▶ **Action item**
Revise the listing's lines from the one containing "helped her to become a digital lead in her" down to the one containing "Find out more", changing "Read more" to "See more". Give back only those lines and keep everything else unchanged.

+++++

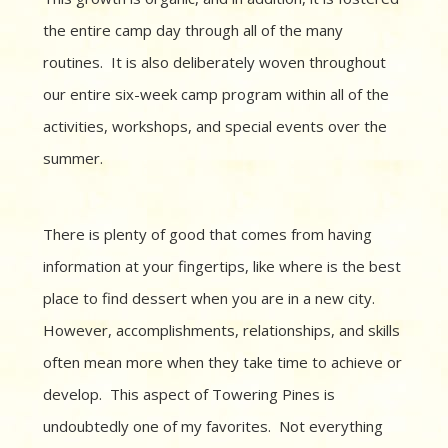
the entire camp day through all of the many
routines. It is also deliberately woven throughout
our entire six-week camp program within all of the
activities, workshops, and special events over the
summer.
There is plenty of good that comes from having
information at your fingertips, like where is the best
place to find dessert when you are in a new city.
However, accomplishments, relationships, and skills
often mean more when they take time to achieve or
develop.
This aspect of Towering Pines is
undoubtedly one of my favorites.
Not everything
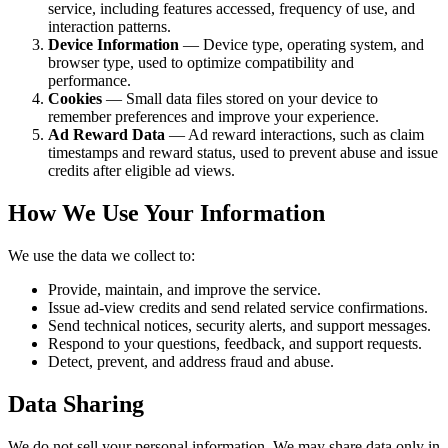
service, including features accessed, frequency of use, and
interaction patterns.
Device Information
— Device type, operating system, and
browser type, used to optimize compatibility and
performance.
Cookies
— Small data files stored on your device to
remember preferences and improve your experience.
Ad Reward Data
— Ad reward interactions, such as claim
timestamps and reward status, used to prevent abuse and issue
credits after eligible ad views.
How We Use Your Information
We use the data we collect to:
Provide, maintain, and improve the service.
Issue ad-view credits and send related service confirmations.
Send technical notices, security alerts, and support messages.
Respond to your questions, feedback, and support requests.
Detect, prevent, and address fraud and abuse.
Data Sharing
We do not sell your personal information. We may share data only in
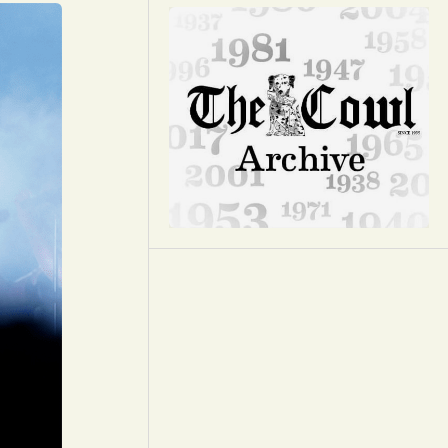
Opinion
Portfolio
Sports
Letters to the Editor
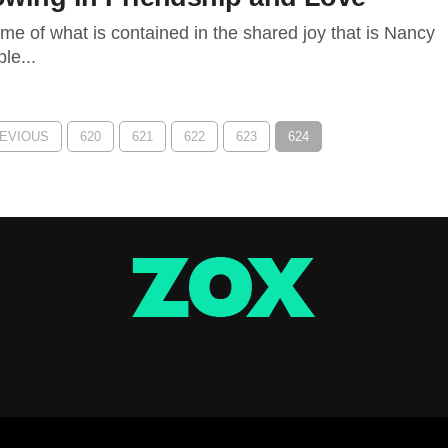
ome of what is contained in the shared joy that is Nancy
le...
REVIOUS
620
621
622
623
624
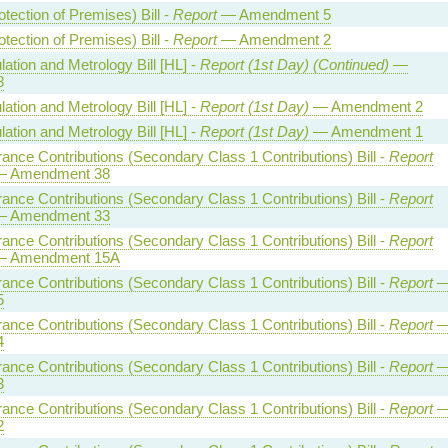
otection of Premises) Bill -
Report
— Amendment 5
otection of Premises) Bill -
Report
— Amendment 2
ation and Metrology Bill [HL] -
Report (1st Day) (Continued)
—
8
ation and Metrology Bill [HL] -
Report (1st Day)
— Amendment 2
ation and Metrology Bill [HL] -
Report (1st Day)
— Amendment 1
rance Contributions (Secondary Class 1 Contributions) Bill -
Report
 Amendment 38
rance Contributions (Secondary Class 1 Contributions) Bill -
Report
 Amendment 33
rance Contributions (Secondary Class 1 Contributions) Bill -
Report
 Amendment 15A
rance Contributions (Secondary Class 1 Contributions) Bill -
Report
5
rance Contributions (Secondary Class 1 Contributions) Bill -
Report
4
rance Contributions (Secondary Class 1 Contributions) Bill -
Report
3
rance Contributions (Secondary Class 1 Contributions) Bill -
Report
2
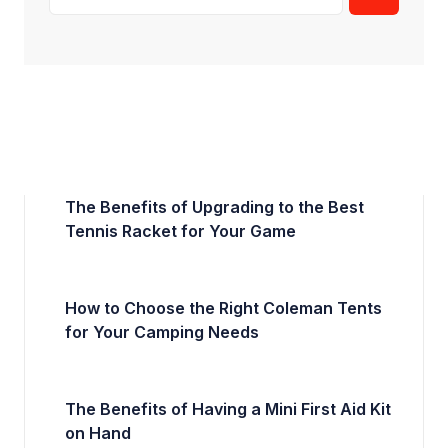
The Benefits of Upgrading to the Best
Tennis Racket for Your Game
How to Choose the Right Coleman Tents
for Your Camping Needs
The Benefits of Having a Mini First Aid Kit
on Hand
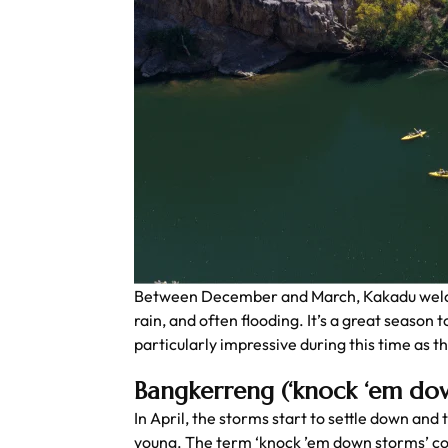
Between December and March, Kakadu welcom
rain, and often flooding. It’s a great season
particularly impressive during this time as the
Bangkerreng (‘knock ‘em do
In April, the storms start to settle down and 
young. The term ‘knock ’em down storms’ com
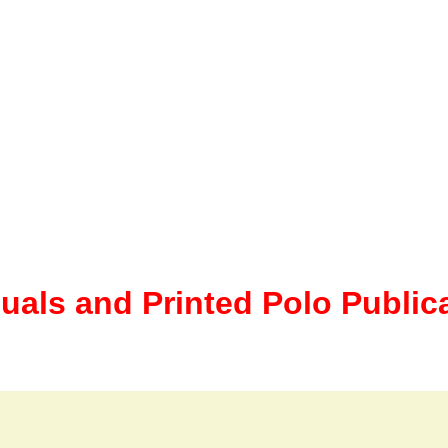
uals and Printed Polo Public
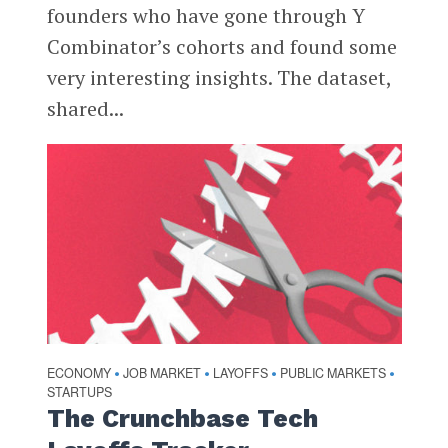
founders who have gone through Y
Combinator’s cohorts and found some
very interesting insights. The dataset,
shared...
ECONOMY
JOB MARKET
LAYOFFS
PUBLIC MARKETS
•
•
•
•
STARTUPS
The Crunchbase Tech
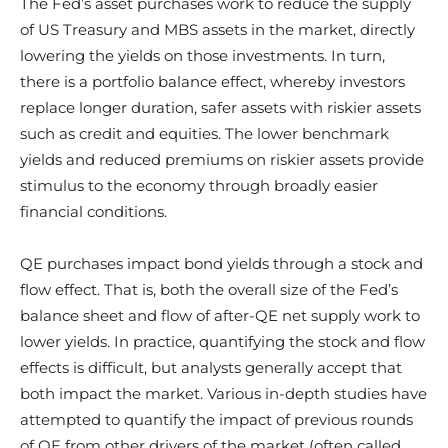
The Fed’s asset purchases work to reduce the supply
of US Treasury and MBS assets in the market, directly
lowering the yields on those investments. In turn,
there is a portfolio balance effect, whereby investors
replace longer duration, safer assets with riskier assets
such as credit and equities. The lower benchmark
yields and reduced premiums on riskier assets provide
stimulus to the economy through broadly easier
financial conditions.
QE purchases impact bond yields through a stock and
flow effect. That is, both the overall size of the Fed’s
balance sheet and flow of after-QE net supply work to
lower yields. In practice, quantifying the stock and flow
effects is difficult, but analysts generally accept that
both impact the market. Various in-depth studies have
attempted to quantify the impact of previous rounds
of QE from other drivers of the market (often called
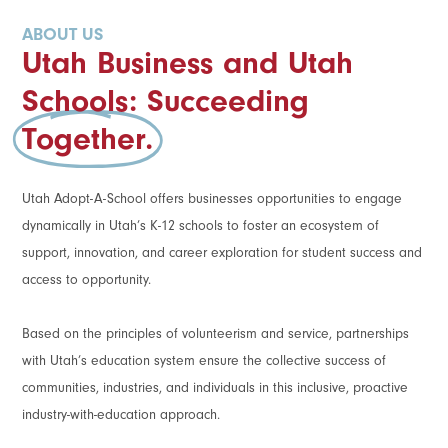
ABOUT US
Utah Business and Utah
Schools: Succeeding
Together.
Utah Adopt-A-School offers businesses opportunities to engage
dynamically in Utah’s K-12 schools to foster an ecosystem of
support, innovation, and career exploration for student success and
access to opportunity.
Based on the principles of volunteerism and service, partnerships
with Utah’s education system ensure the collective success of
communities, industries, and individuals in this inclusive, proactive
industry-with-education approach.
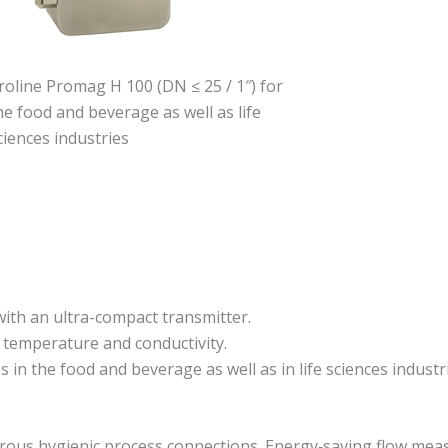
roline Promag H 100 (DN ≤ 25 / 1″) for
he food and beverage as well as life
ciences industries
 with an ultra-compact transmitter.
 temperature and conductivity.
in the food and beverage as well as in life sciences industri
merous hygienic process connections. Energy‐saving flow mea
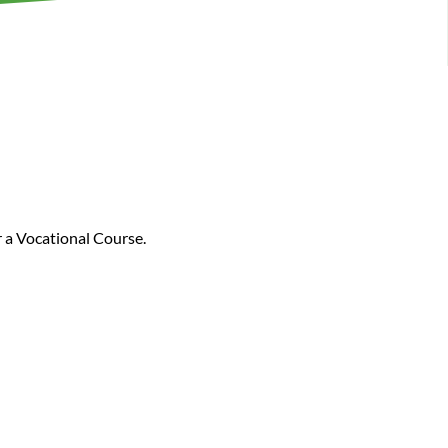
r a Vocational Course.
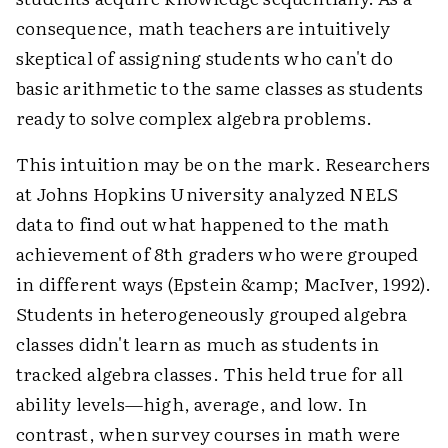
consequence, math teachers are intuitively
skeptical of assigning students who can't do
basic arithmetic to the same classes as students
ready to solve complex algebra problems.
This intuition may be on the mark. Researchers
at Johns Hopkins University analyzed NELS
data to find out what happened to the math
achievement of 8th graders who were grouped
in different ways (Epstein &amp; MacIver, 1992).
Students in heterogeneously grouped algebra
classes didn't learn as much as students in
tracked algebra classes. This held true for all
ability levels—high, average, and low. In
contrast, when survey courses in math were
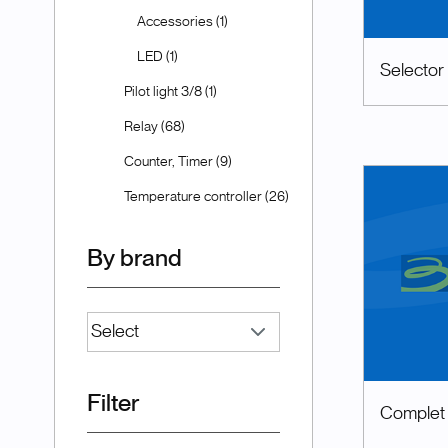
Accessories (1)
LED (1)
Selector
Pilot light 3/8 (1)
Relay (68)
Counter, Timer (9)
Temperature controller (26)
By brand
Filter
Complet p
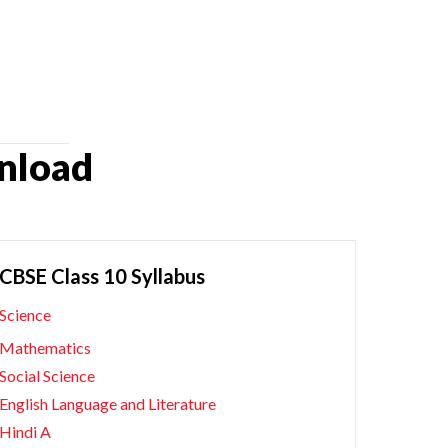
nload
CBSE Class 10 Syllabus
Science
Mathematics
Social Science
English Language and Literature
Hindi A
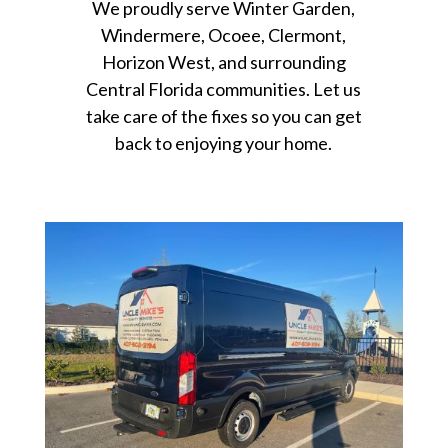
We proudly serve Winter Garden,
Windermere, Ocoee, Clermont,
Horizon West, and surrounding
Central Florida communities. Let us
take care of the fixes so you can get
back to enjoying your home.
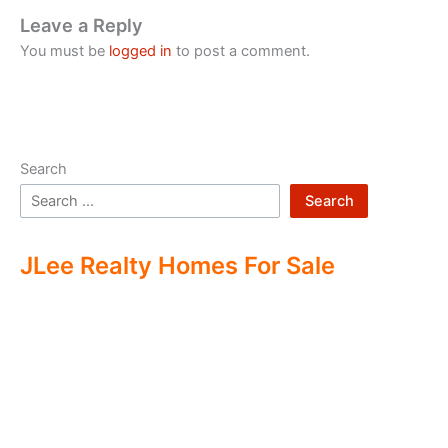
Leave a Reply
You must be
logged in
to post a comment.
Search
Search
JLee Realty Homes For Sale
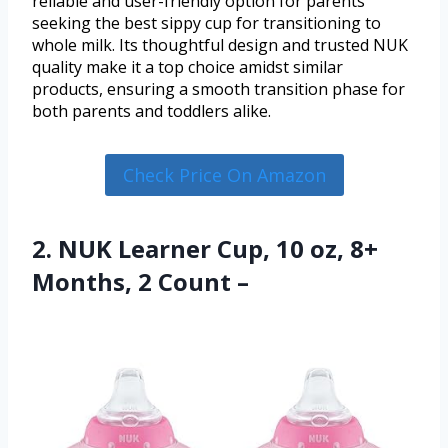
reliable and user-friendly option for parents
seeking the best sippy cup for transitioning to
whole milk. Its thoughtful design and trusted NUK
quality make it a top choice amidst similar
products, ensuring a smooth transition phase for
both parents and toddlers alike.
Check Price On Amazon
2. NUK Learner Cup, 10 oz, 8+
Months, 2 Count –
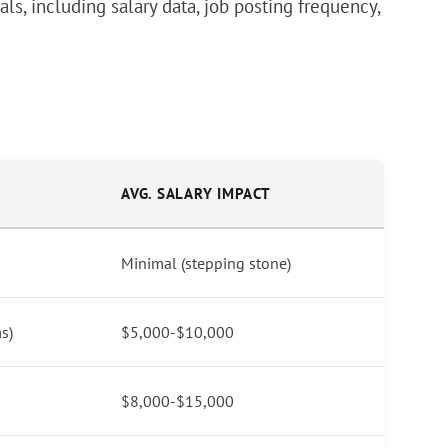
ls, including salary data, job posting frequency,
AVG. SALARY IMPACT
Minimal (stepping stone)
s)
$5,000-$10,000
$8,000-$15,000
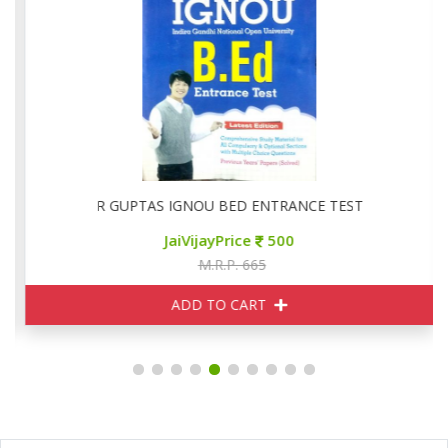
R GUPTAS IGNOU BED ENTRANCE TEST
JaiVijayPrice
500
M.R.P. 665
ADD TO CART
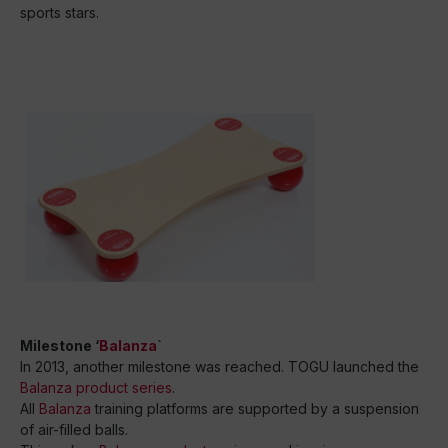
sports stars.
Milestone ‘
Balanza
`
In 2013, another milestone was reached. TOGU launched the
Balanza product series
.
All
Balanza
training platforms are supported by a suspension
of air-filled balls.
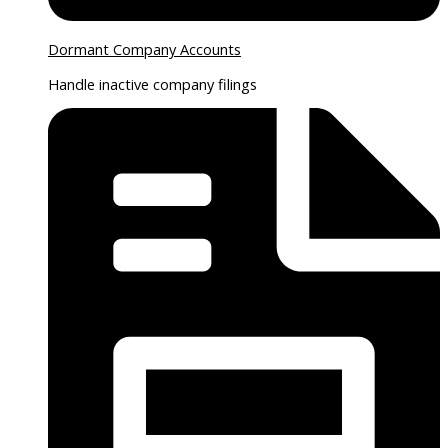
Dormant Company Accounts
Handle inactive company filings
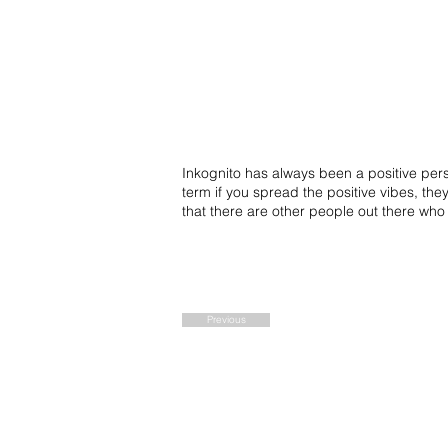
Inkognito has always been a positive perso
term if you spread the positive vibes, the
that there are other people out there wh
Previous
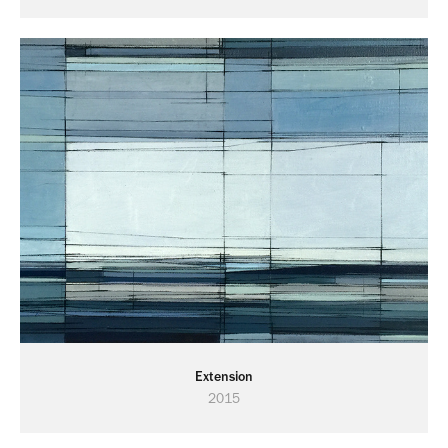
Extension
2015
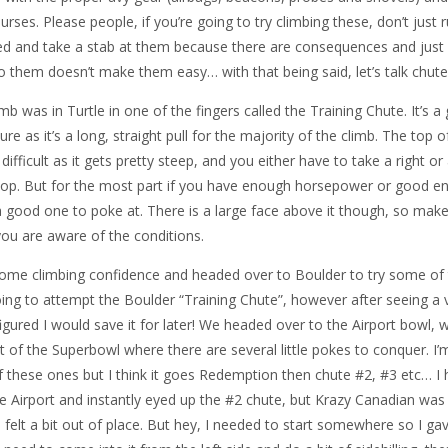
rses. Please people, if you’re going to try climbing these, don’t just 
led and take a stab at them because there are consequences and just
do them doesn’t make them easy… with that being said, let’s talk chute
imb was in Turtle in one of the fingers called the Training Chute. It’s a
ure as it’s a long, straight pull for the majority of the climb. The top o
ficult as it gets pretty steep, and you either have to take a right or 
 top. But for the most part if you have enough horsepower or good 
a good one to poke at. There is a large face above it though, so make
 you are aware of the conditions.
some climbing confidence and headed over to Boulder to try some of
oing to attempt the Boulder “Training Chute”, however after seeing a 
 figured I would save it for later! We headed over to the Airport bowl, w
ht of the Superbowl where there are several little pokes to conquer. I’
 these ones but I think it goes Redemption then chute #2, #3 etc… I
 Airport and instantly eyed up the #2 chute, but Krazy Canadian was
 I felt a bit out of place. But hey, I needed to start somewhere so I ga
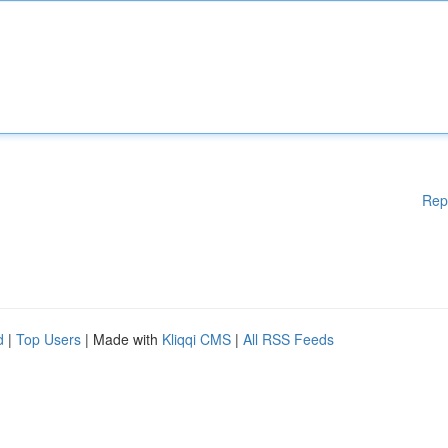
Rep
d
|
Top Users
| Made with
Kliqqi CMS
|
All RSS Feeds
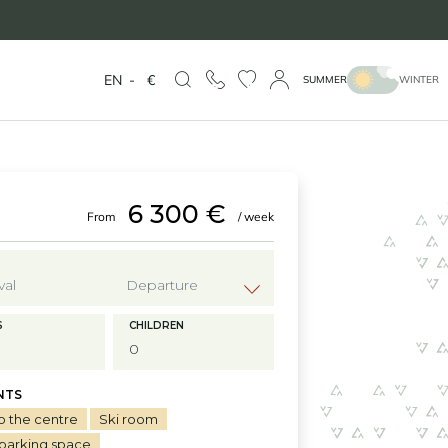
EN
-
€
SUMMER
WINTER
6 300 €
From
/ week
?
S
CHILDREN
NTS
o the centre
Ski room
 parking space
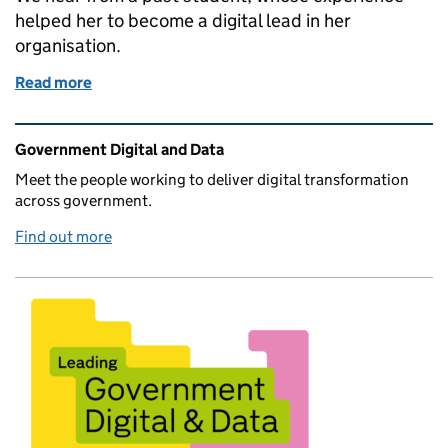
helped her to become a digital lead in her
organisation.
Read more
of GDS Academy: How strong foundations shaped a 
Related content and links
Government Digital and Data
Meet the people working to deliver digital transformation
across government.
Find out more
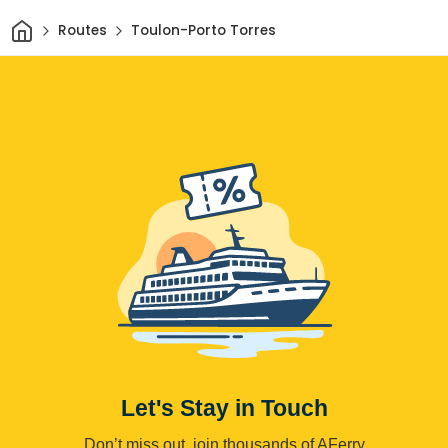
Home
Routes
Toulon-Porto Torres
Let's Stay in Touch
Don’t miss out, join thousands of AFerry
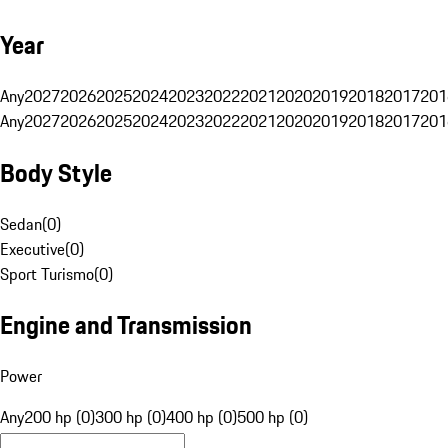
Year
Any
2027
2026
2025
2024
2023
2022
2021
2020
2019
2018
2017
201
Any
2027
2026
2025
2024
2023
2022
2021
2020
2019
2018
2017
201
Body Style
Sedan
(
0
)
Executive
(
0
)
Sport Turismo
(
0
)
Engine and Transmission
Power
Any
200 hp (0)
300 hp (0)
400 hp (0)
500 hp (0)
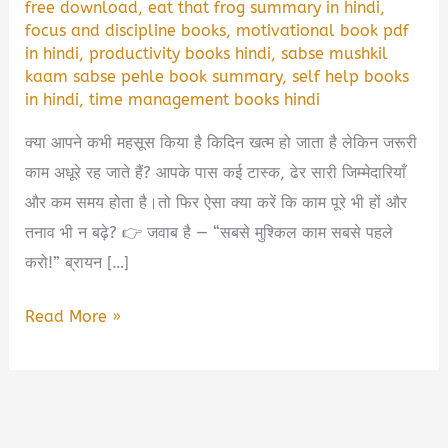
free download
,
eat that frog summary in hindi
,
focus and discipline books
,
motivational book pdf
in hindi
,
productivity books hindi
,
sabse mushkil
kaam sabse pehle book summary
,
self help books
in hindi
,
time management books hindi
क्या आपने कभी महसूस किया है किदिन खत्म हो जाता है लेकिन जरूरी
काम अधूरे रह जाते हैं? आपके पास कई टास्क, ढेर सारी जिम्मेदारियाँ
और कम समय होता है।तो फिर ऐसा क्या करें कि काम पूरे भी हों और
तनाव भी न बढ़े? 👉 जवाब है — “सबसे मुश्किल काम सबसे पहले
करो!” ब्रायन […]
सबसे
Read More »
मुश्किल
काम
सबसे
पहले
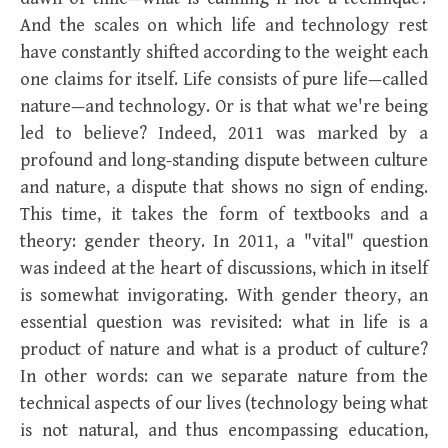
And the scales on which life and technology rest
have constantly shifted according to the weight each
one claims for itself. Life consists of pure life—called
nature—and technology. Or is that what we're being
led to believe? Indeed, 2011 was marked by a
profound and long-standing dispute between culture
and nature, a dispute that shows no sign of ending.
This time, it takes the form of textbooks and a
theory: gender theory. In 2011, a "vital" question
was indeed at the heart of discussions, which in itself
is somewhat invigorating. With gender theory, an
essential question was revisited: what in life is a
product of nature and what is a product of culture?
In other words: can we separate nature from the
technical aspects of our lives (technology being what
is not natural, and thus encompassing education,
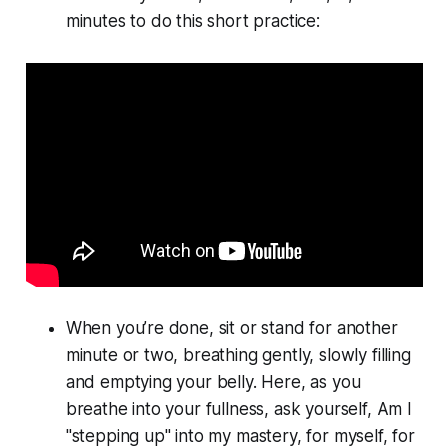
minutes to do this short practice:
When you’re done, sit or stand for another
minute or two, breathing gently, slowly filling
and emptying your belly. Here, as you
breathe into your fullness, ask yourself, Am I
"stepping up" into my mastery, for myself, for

+++++

▶ **Task answer**
helped her to become a digital lead in her
organisation.
See more
of GDS Academy: How strong foundations shaped a 
Related content and links
Government Digital and Data
Meet the people working to deliver digital transformation
across government.
Find out more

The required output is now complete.